### Goal a
Write out the records from the line containing "catalogue / barcode: US 3611129" through the line containing "catalogue / barcode: US 2998385", with both of those lines included.

# LFTS 10/26/2020



## Hoytman5 (Feb 1, 2008)

Took this morning off to get some things done at the office. First sit I've missed in awhile. Good luck out there today, I look forward to the updates to get me through the day. I'll be out again for the evening hunt and hope my next post in this thread is, BBD!


----------



## NonTypicalCPA (Feb 16, 2007)

I’m in. Van Buren county. Nothing moving yet.


----------



## old graybeard (Jan 19, 2006)

Dead around my spot.


----------



## lil bluegill (Mar 11, 2017)

Dead here as well.


----------



## Joe Archer (Mar 29, 2000)

Live from the (make-shift) office, but I'm with you in spirit.
<----<<<


----------



## Boardman Brookies (Dec 20, 2007)

Calm and wet. The rain is dropping off the trees. Gonna have to see them because I sure won’t hear em today 


Sent from my iPhone using Michigan Sportsman


----------



## bluealaskan (Sep 18, 2011)

Finally got out for first sit in Isabella Co. Beautiful morning, good luck all. Some beautiful bucks taken the last few days, congrats to all.


----------



## Northriver Rabbit (Jun 20, 2016)

3 nice Tom’s 
No deer.


----------



## bigbucks160 (Mar 31, 2007)

7 does and fawns so far. Only bad thing all are south of me, with a north wind. Not where they usually come from. Might just leave....

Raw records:

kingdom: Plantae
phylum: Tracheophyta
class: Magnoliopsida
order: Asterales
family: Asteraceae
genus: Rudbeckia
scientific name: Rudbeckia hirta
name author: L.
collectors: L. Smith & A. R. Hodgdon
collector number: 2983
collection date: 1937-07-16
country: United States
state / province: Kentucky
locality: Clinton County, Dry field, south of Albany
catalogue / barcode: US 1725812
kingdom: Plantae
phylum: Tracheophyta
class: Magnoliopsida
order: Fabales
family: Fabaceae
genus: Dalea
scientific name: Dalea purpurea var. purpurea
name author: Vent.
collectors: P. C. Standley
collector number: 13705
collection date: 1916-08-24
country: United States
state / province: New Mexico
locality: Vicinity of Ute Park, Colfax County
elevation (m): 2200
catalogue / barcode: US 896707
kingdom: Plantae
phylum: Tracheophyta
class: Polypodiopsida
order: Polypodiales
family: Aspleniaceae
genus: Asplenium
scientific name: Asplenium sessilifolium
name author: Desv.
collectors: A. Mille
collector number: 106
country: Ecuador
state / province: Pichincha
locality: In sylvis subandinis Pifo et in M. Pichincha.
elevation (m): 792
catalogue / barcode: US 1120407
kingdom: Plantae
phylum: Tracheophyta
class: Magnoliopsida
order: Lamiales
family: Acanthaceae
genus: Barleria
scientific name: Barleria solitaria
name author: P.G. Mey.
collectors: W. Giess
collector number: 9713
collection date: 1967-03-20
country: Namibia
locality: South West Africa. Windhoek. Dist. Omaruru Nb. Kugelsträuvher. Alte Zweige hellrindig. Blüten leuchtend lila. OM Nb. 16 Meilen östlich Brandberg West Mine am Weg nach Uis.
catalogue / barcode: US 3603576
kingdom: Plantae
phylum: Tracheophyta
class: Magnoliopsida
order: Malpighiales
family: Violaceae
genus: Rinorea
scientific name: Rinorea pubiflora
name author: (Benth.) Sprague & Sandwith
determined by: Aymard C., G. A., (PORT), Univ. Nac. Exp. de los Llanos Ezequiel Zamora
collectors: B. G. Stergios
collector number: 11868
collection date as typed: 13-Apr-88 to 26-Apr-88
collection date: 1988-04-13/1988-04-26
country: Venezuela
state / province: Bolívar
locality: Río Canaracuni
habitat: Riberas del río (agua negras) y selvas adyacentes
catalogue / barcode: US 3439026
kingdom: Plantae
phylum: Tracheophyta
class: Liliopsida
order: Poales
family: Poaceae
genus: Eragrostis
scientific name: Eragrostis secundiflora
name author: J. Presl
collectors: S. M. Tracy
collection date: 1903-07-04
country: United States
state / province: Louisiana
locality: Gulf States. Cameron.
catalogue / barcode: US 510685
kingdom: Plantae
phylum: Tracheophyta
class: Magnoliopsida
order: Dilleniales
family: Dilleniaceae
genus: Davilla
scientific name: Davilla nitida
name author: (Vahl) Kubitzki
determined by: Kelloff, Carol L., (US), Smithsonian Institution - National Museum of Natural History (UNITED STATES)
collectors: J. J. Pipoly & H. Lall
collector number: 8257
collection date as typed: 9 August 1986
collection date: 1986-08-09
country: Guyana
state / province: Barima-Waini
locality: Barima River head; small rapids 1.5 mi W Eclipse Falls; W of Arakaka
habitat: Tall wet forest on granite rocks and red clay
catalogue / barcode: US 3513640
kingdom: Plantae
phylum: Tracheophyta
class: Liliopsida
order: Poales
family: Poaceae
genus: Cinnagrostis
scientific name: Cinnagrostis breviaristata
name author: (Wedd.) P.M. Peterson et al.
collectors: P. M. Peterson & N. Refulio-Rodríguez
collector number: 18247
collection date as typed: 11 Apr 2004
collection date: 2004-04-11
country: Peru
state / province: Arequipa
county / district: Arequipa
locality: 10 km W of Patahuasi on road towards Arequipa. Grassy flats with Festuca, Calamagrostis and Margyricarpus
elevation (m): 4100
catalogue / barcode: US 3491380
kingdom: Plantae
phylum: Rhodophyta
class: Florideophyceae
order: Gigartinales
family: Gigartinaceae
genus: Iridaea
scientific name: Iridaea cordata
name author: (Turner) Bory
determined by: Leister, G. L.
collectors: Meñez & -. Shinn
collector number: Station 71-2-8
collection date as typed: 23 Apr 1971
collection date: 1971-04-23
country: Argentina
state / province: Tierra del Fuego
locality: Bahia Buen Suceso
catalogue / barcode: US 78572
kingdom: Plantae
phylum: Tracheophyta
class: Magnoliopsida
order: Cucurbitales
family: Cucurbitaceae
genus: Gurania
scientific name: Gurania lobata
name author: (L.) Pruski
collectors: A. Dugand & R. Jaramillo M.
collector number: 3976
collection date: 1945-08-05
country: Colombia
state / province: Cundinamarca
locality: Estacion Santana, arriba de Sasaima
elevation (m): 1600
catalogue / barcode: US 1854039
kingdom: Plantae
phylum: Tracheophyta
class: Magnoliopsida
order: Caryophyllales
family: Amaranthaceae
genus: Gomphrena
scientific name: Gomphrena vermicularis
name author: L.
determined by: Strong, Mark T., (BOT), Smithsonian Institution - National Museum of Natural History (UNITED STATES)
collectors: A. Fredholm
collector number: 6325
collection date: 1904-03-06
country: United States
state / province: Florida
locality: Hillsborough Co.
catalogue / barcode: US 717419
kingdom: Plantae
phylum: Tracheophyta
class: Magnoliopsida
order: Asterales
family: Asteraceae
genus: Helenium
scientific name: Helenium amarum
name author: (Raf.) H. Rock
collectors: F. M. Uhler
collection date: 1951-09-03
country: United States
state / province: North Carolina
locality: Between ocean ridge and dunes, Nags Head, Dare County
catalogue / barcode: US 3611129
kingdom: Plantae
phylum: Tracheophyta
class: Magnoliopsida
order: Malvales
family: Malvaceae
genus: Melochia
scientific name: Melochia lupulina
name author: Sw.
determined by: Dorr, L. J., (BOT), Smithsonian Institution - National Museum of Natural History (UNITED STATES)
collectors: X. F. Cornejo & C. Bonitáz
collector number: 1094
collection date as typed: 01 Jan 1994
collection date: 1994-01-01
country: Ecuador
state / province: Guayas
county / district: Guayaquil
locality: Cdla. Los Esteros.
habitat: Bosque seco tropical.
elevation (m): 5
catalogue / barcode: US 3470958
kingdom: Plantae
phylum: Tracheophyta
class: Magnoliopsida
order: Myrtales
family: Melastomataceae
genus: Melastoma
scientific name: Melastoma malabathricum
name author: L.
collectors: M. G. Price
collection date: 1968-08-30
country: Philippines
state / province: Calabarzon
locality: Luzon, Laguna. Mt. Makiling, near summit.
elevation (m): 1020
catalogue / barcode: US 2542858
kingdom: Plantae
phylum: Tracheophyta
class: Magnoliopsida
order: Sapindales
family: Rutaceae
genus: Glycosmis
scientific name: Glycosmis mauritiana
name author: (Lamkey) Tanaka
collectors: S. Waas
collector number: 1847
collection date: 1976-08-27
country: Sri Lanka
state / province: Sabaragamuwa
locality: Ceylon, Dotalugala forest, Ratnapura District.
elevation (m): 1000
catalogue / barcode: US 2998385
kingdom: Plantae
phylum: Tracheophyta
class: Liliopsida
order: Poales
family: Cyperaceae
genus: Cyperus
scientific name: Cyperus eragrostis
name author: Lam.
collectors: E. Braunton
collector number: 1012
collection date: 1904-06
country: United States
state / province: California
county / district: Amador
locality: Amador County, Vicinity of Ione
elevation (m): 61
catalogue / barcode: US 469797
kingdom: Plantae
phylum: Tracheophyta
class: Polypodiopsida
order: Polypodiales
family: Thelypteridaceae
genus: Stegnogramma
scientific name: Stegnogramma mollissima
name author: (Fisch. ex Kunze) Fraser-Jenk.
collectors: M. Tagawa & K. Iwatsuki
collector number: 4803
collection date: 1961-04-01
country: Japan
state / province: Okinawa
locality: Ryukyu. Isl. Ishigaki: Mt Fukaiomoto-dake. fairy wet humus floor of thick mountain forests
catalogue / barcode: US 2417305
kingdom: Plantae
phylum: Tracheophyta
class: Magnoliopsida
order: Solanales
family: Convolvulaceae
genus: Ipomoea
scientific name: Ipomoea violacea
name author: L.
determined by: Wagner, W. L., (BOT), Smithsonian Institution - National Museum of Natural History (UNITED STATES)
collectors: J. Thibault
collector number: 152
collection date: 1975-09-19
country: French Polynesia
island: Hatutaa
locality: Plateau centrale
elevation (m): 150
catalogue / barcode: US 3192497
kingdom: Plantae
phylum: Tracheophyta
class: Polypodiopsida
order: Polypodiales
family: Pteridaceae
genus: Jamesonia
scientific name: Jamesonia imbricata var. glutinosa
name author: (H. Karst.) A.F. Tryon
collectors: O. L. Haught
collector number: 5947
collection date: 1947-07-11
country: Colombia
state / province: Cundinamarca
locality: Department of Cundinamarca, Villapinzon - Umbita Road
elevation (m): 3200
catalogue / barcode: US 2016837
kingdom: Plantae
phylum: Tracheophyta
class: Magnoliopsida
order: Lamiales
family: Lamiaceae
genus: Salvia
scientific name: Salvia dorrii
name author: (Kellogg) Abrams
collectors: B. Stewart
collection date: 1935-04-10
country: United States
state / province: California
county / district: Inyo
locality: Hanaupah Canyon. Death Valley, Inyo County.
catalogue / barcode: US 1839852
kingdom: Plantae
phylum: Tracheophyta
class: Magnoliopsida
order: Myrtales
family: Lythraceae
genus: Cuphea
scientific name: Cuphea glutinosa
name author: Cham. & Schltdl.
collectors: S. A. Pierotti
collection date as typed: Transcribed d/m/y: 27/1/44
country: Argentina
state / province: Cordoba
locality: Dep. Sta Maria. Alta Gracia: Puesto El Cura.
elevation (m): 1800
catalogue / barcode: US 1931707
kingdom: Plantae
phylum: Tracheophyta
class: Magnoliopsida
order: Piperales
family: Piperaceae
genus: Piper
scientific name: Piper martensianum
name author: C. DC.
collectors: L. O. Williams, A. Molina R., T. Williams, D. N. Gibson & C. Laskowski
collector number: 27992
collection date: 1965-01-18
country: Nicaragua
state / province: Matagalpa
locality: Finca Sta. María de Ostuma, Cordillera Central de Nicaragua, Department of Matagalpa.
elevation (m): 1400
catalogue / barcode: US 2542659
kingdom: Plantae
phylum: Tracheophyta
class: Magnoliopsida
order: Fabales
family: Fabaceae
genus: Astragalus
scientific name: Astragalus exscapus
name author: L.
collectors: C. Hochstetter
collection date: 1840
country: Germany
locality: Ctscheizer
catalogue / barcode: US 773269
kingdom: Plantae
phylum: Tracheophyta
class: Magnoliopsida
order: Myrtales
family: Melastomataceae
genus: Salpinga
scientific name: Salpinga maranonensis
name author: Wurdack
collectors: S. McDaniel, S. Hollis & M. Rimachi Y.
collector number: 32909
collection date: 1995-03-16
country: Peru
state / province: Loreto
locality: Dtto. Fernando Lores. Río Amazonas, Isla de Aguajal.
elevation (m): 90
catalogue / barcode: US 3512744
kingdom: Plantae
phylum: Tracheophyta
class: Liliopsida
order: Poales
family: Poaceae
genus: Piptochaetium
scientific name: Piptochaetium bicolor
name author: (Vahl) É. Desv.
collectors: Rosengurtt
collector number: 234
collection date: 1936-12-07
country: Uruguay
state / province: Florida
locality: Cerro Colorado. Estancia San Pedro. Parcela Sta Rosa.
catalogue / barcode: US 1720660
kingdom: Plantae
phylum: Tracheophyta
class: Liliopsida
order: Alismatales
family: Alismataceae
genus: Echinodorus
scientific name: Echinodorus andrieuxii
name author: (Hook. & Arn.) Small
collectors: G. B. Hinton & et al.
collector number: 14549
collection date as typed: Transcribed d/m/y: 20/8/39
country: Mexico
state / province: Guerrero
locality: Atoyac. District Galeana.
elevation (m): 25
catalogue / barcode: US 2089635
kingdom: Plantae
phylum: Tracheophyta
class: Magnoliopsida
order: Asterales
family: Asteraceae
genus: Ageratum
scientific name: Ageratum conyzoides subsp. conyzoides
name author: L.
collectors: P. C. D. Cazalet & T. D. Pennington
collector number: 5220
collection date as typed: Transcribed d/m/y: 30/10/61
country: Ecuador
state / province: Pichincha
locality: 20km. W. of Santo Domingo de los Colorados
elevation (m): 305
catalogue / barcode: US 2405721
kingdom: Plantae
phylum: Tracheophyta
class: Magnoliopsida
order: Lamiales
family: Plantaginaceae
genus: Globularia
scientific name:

### Goal b
Sum up the forum thread in two sentences.

### Written reply a
catalogue / barcode: US 3611129
kingdom: Plantae
phylum: Tracheophyta
class: Magnoliopsida
order: Malvales
family: Malvaceae
genus: Melochia
scientific name: Melochia lupulina
name author: Sw.
determined by: Dorr, L. J., (BOT), Smithsonian Institution - National Museum of Natural History (UNITED STATES)
collectors: X. F. Cornejo & C. Bonitáz
collector number: 1094
collection date as typed: 01 Jan 1994
collection date: 1994-01-01
country: Ecuador
state / province: Guayas
county / district: Guayaquil
locality: Cdla. Los Esteros.
habitat: Bosque seco tropical.
elevation (m): 5
catalogue / barcode: US 3470958
kingdom: Plantae
phylum: Tracheophyta
class: Magnoliopsida
order: Myrtales
family: Melastomataceae
genus: Melastoma
scientific name: Melastoma malabathricum
name author: L.
collectors: M. G. Price
collection date: 1968-08-30
country: Philippines
state / province: Calabarzon
locality: Luzon, Laguna. Mt. Makiling, near summit.
elevation (m): 1020
catalogue / barcode: US 2542858
kingdom: Plantae
phylum: Tracheophyta
class: Magnoliopsida
order: Sapindales
family: Rutaceae
genus: Glycosmis
scientific name: Glycosmis mauritiana
name author: (Lamkey) Tanaka
collectors: S. Waas
collector number: 1847
collection date: 1976-08-27
country: Sri Lanka
state / province: Sabaragamuwa
locality: Ceylon, Dotalugala forest, Ratnapura District.
elevation (m): 1000
catalogue / barcode: US 2998385

### Written reply b
One poster took the morning off to get things done at the office and planned to hunt that evening, while others checked in from the stand: nothing moving in Van Buren county, dead at two other spots, and calm, wet conditions for one hunter. One poster had a first sit in Isabella Co., another saw 3 toms and no deer, and another had seen 7 does and fawns so far, but all were south of that stand with a north wind.